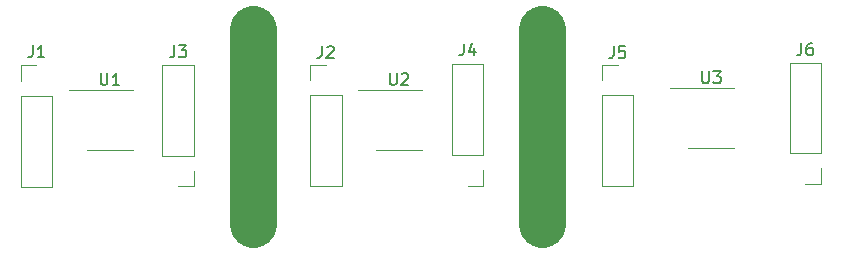
<source format=gbr>
G04 #@! TF.GenerationSoftware,KiCad,Pcbnew,(5.1.5)-3*
G04 #@! TF.CreationDate,2020-04-16T22:58:05-04:00*
G04 #@! TF.ProjectId,SOIC-8-HighPower,534f4943-2d38-42d4-9869-6768506f7765,rev?*
G04 #@! TF.SameCoordinates,Original*
G04 #@! TF.FileFunction,Legend,Top*
G04 #@! TF.FilePolarity,Positive*
%FSLAX46Y46*%
G04 Gerber Fmt 4.6, Leading zero omitted, Abs format (unit mm)*
G04 Created by KiCad (PCBNEW (5.1.5)-3) date 2020-04-16 22:58:05*
%MOMM*%
%LPD*%
G04 APERTURE LIST*
%ADD10C,4.000000*%
%ADD11C,0.120000*%
%ADD12C,0.150000*%
G04 APERTURE END LIST*
D10*
X163500000Y-53500000D02*
X163500000Y-70000000D01*
X139000000Y-53500000D02*
X139000000Y-70000000D01*
D11*
X177825000Y-58445000D02*
X174375000Y-58445000D01*
X177825000Y-58445000D02*
X179775000Y-58445000D01*
X177825000Y-63565000D02*
X175875000Y-63565000D01*
X177825000Y-63565000D02*
X179775000Y-63565000D01*
X151375000Y-58595000D02*
X147925000Y-58595000D01*
X151375000Y-58595000D02*
X153325000Y-58595000D01*
X151375000Y-63715000D02*
X149425000Y-63715000D01*
X151375000Y-63715000D02*
X153325000Y-63715000D01*
X126900000Y-58590000D02*
X123450000Y-58590000D01*
X126900000Y-58590000D02*
X128850000Y-58590000D01*
X126900000Y-63710000D02*
X124950000Y-63710000D01*
X126900000Y-63710000D02*
X128850000Y-63710000D01*
X187130000Y-66600000D02*
X185800000Y-66600000D01*
X187130000Y-65270000D02*
X187130000Y-66600000D01*
X187130000Y-64000000D02*
X184470000Y-64000000D01*
X184470000Y-64000000D02*
X184470000Y-56320000D01*
X187130000Y-64000000D02*
X187130000Y-56320000D01*
X187130000Y-56320000D02*
X184470000Y-56320000D01*
X168570000Y-56480000D02*
X169900000Y-56480000D01*
X168570000Y-57810000D02*
X168570000Y-56480000D01*
X168570000Y-59080000D02*
X171230000Y-59080000D01*
X171230000Y-59080000D02*
X171230000Y-66760000D01*
X168570000Y-59080000D02*
X168570000Y-66760000D01*
X168570000Y-66760000D02*
X171230000Y-66760000D01*
X158530000Y-66730000D02*
X157200000Y-66730000D01*
X158530000Y-65400000D02*
X158530000Y-66730000D01*
X158530000Y-64130000D02*
X155870000Y-64130000D01*
X155870000Y-64130000D02*
X155870000Y-56450000D01*
X158530000Y-64130000D02*
X158530000Y-56450000D01*
X158530000Y-56450000D02*
X155870000Y-56450000D01*
X134030000Y-66780000D02*
X132700000Y-66780000D01*
X134030000Y-65450000D02*
X134030000Y-66780000D01*
X134030000Y-64180000D02*
X131370000Y-64180000D01*
X131370000Y-64180000D02*
X131370000Y-56500000D01*
X134030000Y-64180000D02*
X134030000Y-56500000D01*
X134030000Y-56500000D02*
X131370000Y-56500000D01*
X143870000Y-56470000D02*
X145200000Y-56470000D01*
X143870000Y-57800000D02*
X143870000Y-56470000D01*
X143870000Y-59070000D02*
X146530000Y-59070000D01*
X146530000Y-59070000D02*
X146530000Y-66750000D01*
X143870000Y-59070000D02*
X143870000Y-66750000D01*
X143870000Y-66750000D02*
X146530000Y-66750000D01*
X119370000Y-56520000D02*
X120700000Y-56520000D01*
X119370000Y-57850000D02*
X119370000Y-56520000D01*
X119370000Y-59120000D02*
X122030000Y-59120000D01*
X122030000Y-59120000D02*
X122030000Y-66800000D01*
X119370000Y-59120000D02*
X119370000Y-66800000D01*
X119370000Y-66800000D02*
X122030000Y-66800000D01*
D12*
X177063095Y-57057380D02*
X177063095Y-57866904D01*
X177110714Y-57962142D01*
X177158333Y-58009761D01*
X177253571Y-58057380D01*
X177444047Y-58057380D01*
X177539285Y-58009761D01*
X177586904Y-57962142D01*
X177634523Y-57866904D01*
X177634523Y-57057380D01*
X178015476Y-57057380D02*
X178634523Y-57057380D01*
X178301190Y-57438333D01*
X178444047Y-57438333D01*
X178539285Y-57485952D01*
X178586904Y-57533571D01*
X178634523Y-57628809D01*
X178634523Y-57866904D01*
X178586904Y-57962142D01*
X178539285Y-58009761D01*
X178444047Y-58057380D01*
X178158333Y-58057380D01*
X178063095Y-58009761D01*
X178015476Y-57962142D01*
X150613095Y-57207380D02*
X150613095Y-58016904D01*
X150660714Y-58112142D01*
X150708333Y-58159761D01*
X150803571Y-58207380D01*
X150994047Y-58207380D01*
X151089285Y-58159761D01*
X151136904Y-58112142D01*
X151184523Y-58016904D01*
X151184523Y-57207380D01*
X151613095Y-57302619D02*
X151660714Y-57255000D01*
X151755952Y-57207380D01*
X151994047Y-57207380D01*
X152089285Y-57255000D01*
X152136904Y-57302619D01*
X152184523Y-57397857D01*
X152184523Y-57493095D01*
X152136904Y-57635952D01*
X151565476Y-58207380D01*
X152184523Y-58207380D01*
X126138095Y-57202380D02*
X126138095Y-58011904D01*
X126185714Y-58107142D01*
X126233333Y-58154761D01*
X126328571Y-58202380D01*
X126519047Y-58202380D01*
X126614285Y-58154761D01*
X126661904Y-58107142D01*
X126709523Y-58011904D01*
X126709523Y-57202380D01*
X127709523Y-58202380D02*
X127138095Y-58202380D01*
X127423809Y-58202380D02*
X127423809Y-57202380D01*
X127328571Y-57345238D01*
X127233333Y-57440476D01*
X127138095Y-57488095D01*
X185466666Y-54677380D02*
X185466666Y-55391666D01*
X185419047Y-55534523D01*
X185323809Y-55629761D01*
X185180952Y-55677380D01*
X185085714Y-55677380D01*
X186371428Y-54677380D02*
X186180952Y-54677380D01*
X186085714Y-54725000D01*
X186038095Y-54772619D01*
X185942857Y-54915476D01*
X185895238Y-55105952D01*
X185895238Y-55486904D01*
X185942857Y-55582142D01*
X185990476Y-55629761D01*
X186085714Y-55677380D01*
X186276190Y-55677380D01*
X186371428Y-55629761D01*
X186419047Y-55582142D01*
X186466666Y-55486904D01*
X186466666Y-55248809D01*
X186419047Y-55153571D01*
X186371428Y-55105952D01*
X186276190Y-55058333D01*
X186085714Y-55058333D01*
X185990476Y-55105952D01*
X185942857Y-55153571D01*
X185895238Y-55248809D01*
X169566666Y-54932380D02*
X169566666Y-55646666D01*
X169519047Y-55789523D01*
X169423809Y-55884761D01*
X169280952Y-55932380D01*
X169185714Y-55932380D01*
X170519047Y-54932380D02*
X170042857Y-54932380D01*
X169995238Y-55408571D01*
X170042857Y-55360952D01*
X170138095Y-55313333D01*
X170376190Y-55313333D01*
X170471428Y-55360952D01*
X170519047Y-55408571D01*
X170566666Y-55503809D01*
X170566666Y-55741904D01*
X170519047Y-55837142D01*
X170471428Y-55884761D01*
X170376190Y-55932380D01*
X170138095Y-55932380D01*
X170042857Y-55884761D01*
X169995238Y-55837142D01*
X156866666Y-54702380D02*
X156866666Y-55416666D01*
X156819047Y-55559523D01*
X156723809Y-55654761D01*
X156580952Y-55702380D01*
X156485714Y-55702380D01*
X157771428Y-55035714D02*
X157771428Y-55702380D01*
X157533333Y-54654761D02*
X157295238Y-55369047D01*
X157914285Y-55369047D01*
X132366666Y-54852380D02*
X132366666Y-55566666D01*
X132319047Y-55709523D01*
X132223809Y-55804761D01*
X132080952Y-55852380D01*
X131985714Y-55852380D01*
X132747619Y-54852380D02*
X133366666Y-54852380D01*
X133033333Y-55233333D01*
X133176190Y-55233333D01*
X133271428Y-55280952D01*
X133319047Y-55328571D01*
X133366666Y-55423809D01*
X133366666Y-55661904D01*
X133319047Y-55757142D01*
X133271428Y-55804761D01*
X133176190Y-55852380D01*
X132890476Y-55852380D01*
X132795238Y-55804761D01*
X132747619Y-55757142D01*
X144866666Y-54922380D02*
X144866666Y-55636666D01*
X144819047Y-55779523D01*
X144723809Y-55874761D01*
X144580952Y-55922380D01*
X144485714Y-55922380D01*
X145295238Y-55017619D02*
X145342857Y-54970000D01*
X145438095Y-54922380D01*
X145676190Y-54922380D01*
X145771428Y-54970000D01*
X145819047Y-55017619D01*
X145866666Y-55112857D01*
X145866666Y-55208095D01*
X145819047Y-55350952D01*
X145247619Y-55922380D01*
X145866666Y-55922380D01*
X120366666Y-54852380D02*
X120366666Y-55566666D01*
X120319047Y-55709523D01*
X120223809Y-55804761D01*
X120080952Y-55852380D01*
X119985714Y-55852380D01*
X121366666Y-55852380D02*
X120795238Y-55852380D01*
X121080952Y-55852380D02*
X121080952Y-54852380D01*
X120985714Y-54995238D01*
X120890476Y-55090476D01*
X120795238Y-55138095D01*
M02*

</source>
::::
### THE TASK
Look above for the line containing "X119985714Y-55852380D01*"; reproduce it and every line after it through the end of the material, exactly, and nothing else.

### ANSWER TO THIS PROBLEM
X119985714Y-55852380D01*
X121366666Y-55852380D02*
X120795238Y-55852380D01*
X121080952Y-55852380D02*
X121080952Y-54852380D01*
X120985714Y-54995238D01*
X120890476Y-55090476D01*
X120795238Y-55138095D01*
M02*

</source>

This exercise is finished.